PROBLEM DETAILS
Restate the records that follow word for word. Omit the images.

DATA FOR REVIEW
▬▬▬
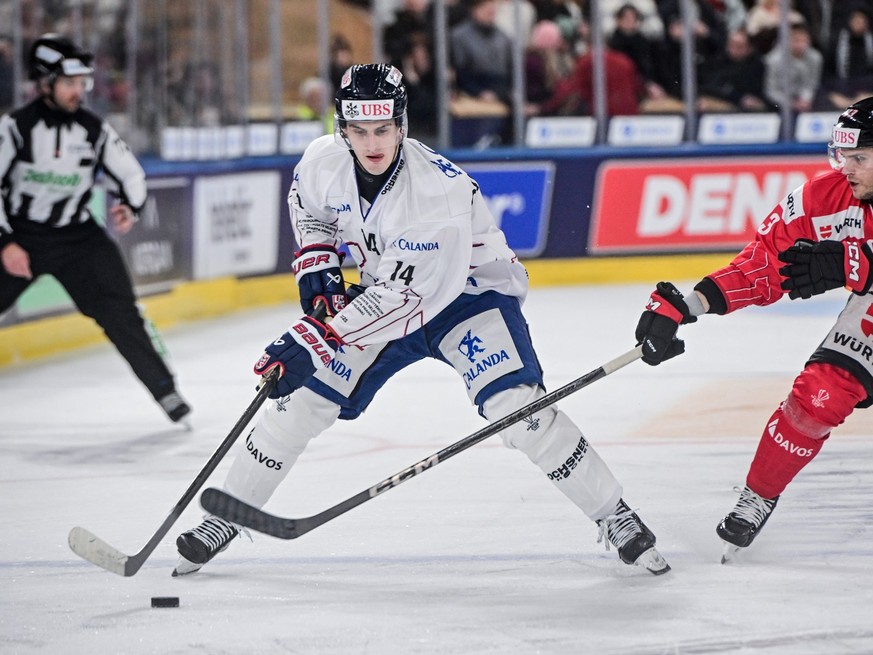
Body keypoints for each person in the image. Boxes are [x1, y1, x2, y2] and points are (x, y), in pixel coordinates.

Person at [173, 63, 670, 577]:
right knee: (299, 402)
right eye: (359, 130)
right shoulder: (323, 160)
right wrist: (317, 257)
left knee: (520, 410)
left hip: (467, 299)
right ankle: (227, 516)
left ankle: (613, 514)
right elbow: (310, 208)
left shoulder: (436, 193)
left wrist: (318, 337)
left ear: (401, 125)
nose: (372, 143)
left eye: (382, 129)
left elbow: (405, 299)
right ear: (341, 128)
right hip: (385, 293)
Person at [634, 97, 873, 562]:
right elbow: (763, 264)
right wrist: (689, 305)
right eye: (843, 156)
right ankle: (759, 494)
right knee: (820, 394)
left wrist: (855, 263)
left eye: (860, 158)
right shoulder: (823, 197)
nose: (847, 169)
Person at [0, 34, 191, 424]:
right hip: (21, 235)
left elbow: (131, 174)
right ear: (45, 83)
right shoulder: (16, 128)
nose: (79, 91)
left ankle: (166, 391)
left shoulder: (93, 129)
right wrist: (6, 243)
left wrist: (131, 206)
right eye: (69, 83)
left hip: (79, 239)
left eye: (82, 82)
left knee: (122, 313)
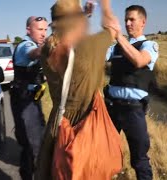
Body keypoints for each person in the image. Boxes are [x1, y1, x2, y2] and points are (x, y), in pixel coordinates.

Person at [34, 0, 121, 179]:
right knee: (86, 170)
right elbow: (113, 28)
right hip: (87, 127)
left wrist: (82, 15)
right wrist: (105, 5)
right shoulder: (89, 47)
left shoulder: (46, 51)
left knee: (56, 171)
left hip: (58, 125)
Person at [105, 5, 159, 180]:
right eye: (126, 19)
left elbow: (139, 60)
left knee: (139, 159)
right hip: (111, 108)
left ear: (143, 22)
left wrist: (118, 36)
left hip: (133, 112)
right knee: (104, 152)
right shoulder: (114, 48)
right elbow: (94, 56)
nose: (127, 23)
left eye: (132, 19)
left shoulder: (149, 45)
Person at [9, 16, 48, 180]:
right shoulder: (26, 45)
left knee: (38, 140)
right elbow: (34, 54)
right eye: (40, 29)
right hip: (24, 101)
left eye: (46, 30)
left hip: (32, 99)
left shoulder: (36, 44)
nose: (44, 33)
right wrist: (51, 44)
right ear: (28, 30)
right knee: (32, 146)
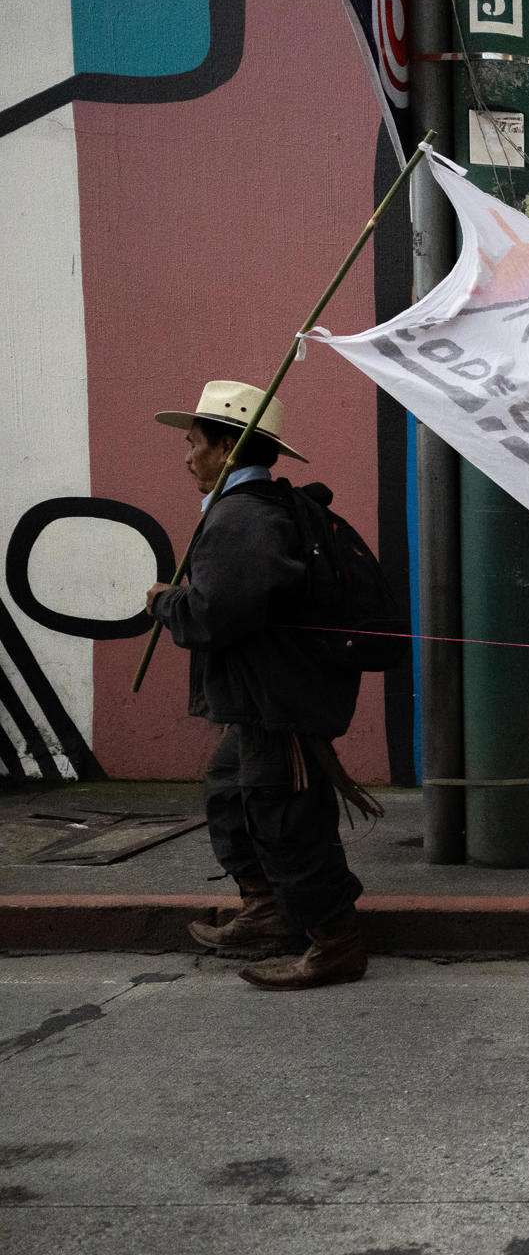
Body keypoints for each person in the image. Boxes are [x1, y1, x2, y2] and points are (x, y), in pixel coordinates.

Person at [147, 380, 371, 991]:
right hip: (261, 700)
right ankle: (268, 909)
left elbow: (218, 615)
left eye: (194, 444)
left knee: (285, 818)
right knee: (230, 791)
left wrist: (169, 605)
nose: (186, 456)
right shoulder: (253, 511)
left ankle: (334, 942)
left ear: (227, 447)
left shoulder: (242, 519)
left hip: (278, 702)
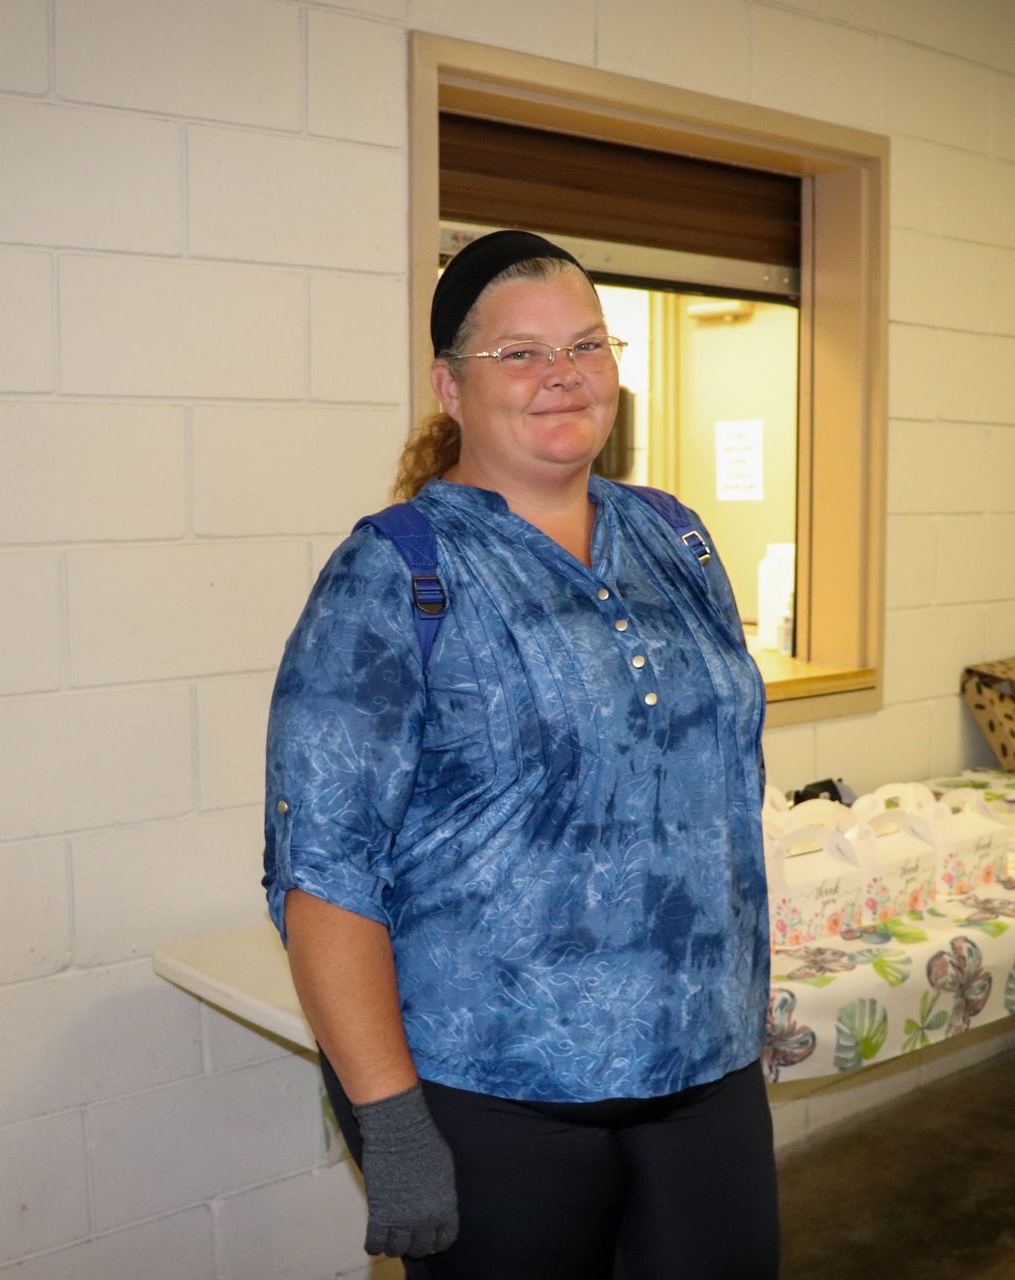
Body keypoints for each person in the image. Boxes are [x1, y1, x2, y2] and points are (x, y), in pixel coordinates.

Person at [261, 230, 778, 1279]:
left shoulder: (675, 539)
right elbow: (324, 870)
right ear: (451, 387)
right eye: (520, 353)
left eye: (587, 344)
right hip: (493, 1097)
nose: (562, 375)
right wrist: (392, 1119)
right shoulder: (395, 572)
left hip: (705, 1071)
▬▬▬
SOLUTION TO THE PROBLEM
Body keypoints for each person in the image. Boxes are [x1, y1, x2, y2] and points are (x, y), in pixel coordinates.

Person at [173, 63, 670, 577]:
right knee: (299, 402)
right eye: (359, 130)
right shoulder: (323, 160)
right wrist: (317, 257)
left knee: (520, 410)
left hip: (467, 299)
right ankle: (227, 516)
left ankle: (613, 514)
right elbow: (310, 208)
left shoulder: (436, 193)
left wrist: (318, 337)
left ear: (401, 125)
nose: (372, 143)
left eye: (382, 129)
left elbow: (405, 299)
right ear: (341, 128)
right hip: (385, 293)
Person at [634, 97, 873, 562]:
right elbow: (763, 264)
right wrist: (689, 305)
right eye: (843, 156)
right ankle: (759, 494)
right knee: (820, 394)
left wrist: (855, 263)
left eye: (860, 158)
right shoulder: (823, 197)
nose: (847, 169)
Person at [0, 34, 191, 424]:
right hip: (21, 235)
left elbow: (131, 174)
right ear: (45, 83)
right shoulder: (16, 128)
nose: (79, 91)
left ankle: (166, 391)
left shoulder: (93, 129)
right wrist: (6, 243)
left wrist: (131, 206)
right eye: (69, 83)
left hip: (79, 239)
left eye: (82, 82)
left knee: (122, 313)
Body keypoints for each person in the image. Boxes are [x1, y1, x2, y2] and points are (x, y), in pixel coordinates.

Person at [34, 0, 121, 179]:
right knee: (86, 170)
right elbow: (113, 28)
right hip: (87, 127)
left wrist: (82, 15)
right wrist: (105, 5)
right shoulder: (89, 47)
left shoulder: (46, 51)
left knee: (56, 171)
left hip: (58, 125)
Person at [105, 5, 159, 180]:
right eye: (126, 19)
left elbow: (139, 60)
left knee: (139, 159)
right hip: (111, 108)
left ear: (143, 22)
left wrist: (118, 36)
left hip: (133, 112)
right knee: (104, 152)
right shoulder: (114, 48)
right elbow: (94, 56)
nose: (127, 23)
left eye: (132, 19)
left shoulder: (149, 45)
Person at [9, 16, 48, 180]:
right shoulder: (26, 45)
left knee: (38, 140)
right elbow: (34, 54)
right eye: (40, 29)
right hip: (24, 101)
left eye: (46, 30)
left hip: (32, 99)
left shoulder: (36, 44)
nose: (44, 33)
right wrist: (51, 44)
right ear: (28, 30)
right knee: (32, 146)
Body keypoints for each person in the image. Boxes are [x1, y1, x2, y2] and points are (x, y), in pixel coordinates.

Person at [147, 380, 371, 991]:
right hip: (261, 700)
right ankle: (268, 909)
left elbow: (218, 615)
left eye: (194, 444)
left knee: (285, 818)
right knee: (230, 791)
left wrist: (169, 605)
nose: (186, 456)
right shoulder: (253, 511)
left ankle: (334, 942)
left ear: (227, 447)
left shoulder: (242, 519)
left hip: (278, 702)
Body keypoints for each person in the image. Boxes are [x1, y1, x2, y2] and points are (x, y), in pixel coordinates.

Person at [261, 230, 778, 1279]:
left shoulder: (675, 539)
right elbow: (324, 870)
right ear: (451, 387)
right eye: (520, 353)
left eye: (587, 344)
right hip: (493, 1097)
nose: (562, 375)
right wrist: (392, 1119)
right shoulder: (395, 572)
left hip: (705, 1071)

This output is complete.